HULL, Jul 10, CMC — Two Bermudian nationals living in Britain have been jailed in this northern port city after police discovered a plot to smuggle more than US$30,000 worth of cocaine into England.
Drugs mule Sharnell Simmons arrived in Hull on a ferry from the Netherlands in August last year, with two packages of cocaine glued to the insoles of her shoes, Hull Crown Court heard.
But Simmons, who worked as a cleaner at the ferry terminal, panicked while waiting in the arrivals lounge and tried to hide the drugs on a table, while her accomplice, Kyle Lightbourne, who travelled with her, tried to distract staff by talking to them.
Lightbourne, 36, was jailed for six years, while Simmons, 41, was sentenced to three years’ imprisonment after both pleaded guilty.

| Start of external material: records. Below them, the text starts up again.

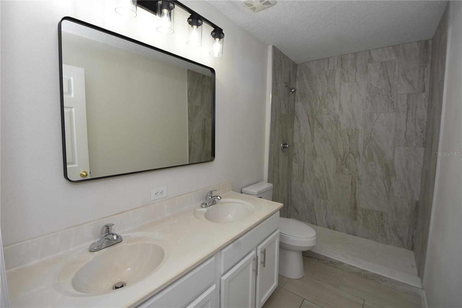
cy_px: 154
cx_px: 231
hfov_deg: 100.4
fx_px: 192
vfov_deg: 77.3
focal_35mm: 15
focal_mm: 10
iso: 200
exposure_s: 1/80
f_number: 4.5
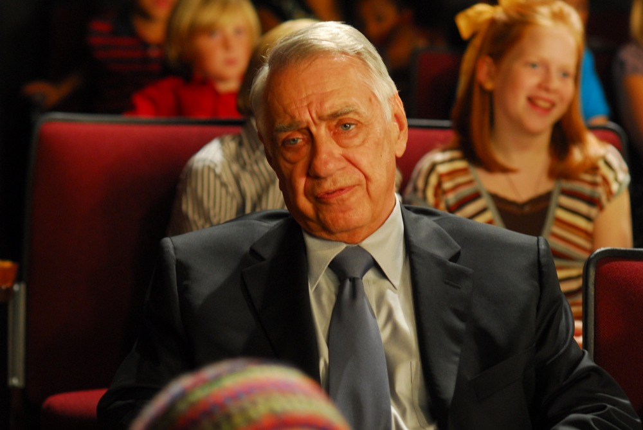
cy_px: 215
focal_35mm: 128
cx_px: 322
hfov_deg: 16.1
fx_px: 2280
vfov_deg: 10.8
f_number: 4
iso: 800
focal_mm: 85
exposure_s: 1/80
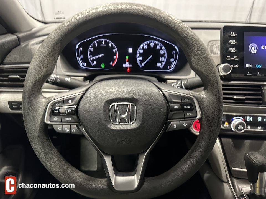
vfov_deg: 56.8
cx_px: 133
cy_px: 100
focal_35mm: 24
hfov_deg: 71.6
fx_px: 184
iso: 800
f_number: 1.78
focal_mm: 6.86
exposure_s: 1/50
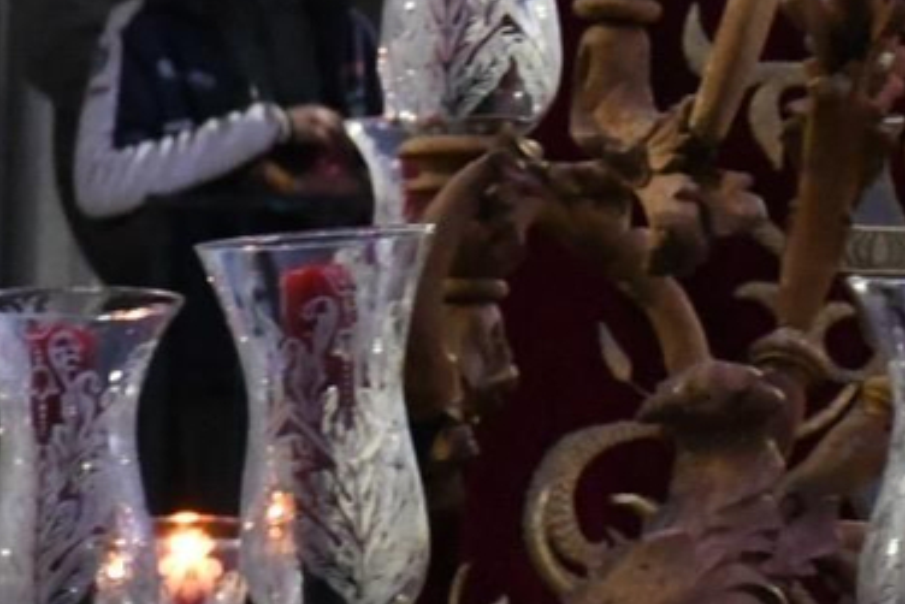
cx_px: 1049
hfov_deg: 4.9
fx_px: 10587
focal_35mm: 421
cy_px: -257
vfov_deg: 3.3
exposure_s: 1/50
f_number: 8
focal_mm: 66
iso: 10000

The court heard that although both had family contacts in their native Bermuda, they met in England and Lightbourne had “pressured” Simmons, a former pub singer, into carrying the drugs with the promise of helping her nephew, who had become “embroiled in gang culture in Bermuda”.

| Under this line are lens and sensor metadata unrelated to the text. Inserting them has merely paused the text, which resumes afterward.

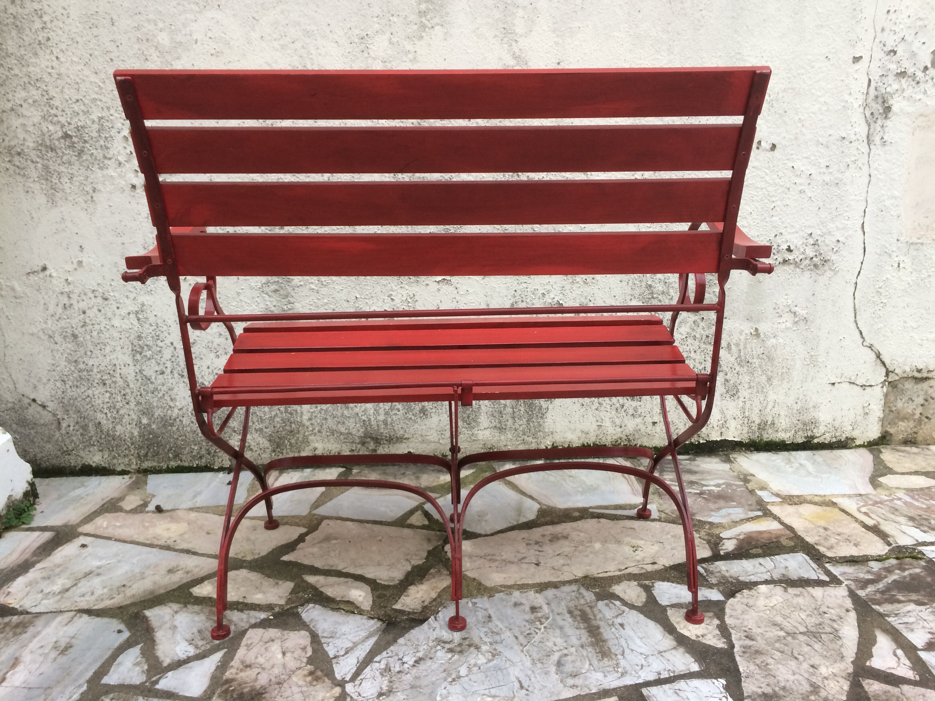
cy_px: 350
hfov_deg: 61.7
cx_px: 468
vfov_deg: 48.2
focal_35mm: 29
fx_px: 783
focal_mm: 4.15
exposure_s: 1/33
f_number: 2.2
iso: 40
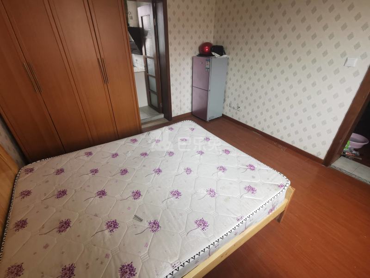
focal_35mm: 17
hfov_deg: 91.0
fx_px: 182
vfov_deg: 74.7
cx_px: 185
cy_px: 139
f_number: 2.2
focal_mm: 2.26
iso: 100
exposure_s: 1/50
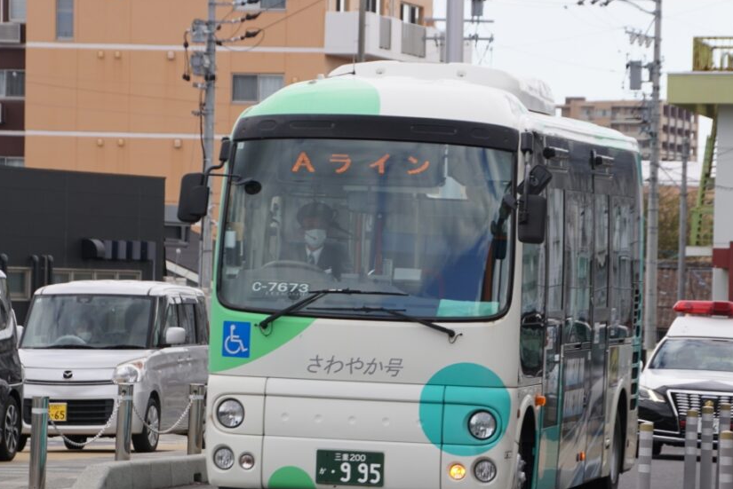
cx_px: 389
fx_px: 4930
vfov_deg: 5.7
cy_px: 298
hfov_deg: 8.5
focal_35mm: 242
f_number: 10
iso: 100
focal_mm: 130
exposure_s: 1/60
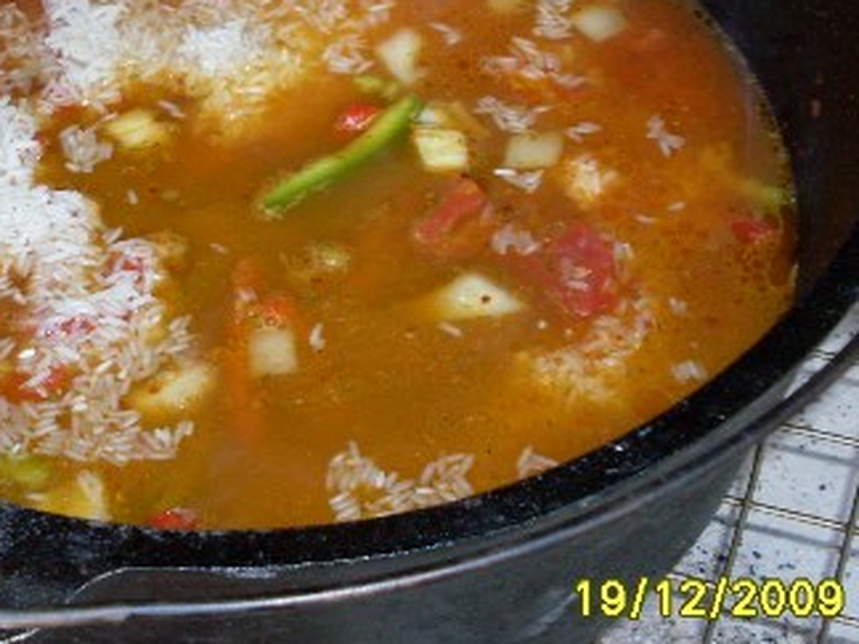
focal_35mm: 84
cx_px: 155
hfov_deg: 22.9
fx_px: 2084
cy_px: 24
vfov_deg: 17.2
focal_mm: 6.3
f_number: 2.8
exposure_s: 1/45
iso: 100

Lightbourne had moved to Britain three years earlier to look after his teenage son, a member of English Premier League club Stoke City’s football academy, because the boy’s mother had moved back to Bermuda after her brother’s murder.
Prosecutor Richard Thompson said: “They arrived in the port of Hull from Rotterdam by ferry. Having proceeded to passport control, they were asked to wait while other passengers disembarked so that passport and nationality tests could be completed and their luggage searched.
“In the arrivals area, it was apparent, the Crown say, from that point they were likely to be searched, so Ms Simmons set about seeking to dispose of the drugs concealed by the insoles of the shoes she was wearing.
“Initially, she went to use the toilet, but she was followed by an alert member of Border Agency staff. Once back in the waiting area, CCTV footage shows her removing her shoes, leaning over a headrest to a table behind her, and clearly disposing of something on that table underneath tourist information leaflets.”
Lightbourne also tried to cover the drugs with leaflets and then spoke to Border Agency staff as a distraction.
Thompson said: “Checks were carried out in relation to their identity, and they were about to be allowed to proceed when a member of staff cleaning the arrivals hall discovered two packages concealed under a pile of leaflets, so the two defendants were arrested.”
The two packages had a combined weight of 307 grams, were of more than 50 per cent purity, and had an estimated street value of approximately US$31,500.
Simmons had no previous convictions.
Lightbourne – not to be confused with the 48-year-old Bermudian footballer of the same name who played professionally in England — had none in Britain, but had two convictions for possessing cannabis in Bermuda, and one for possessing cocaine with intent to supply.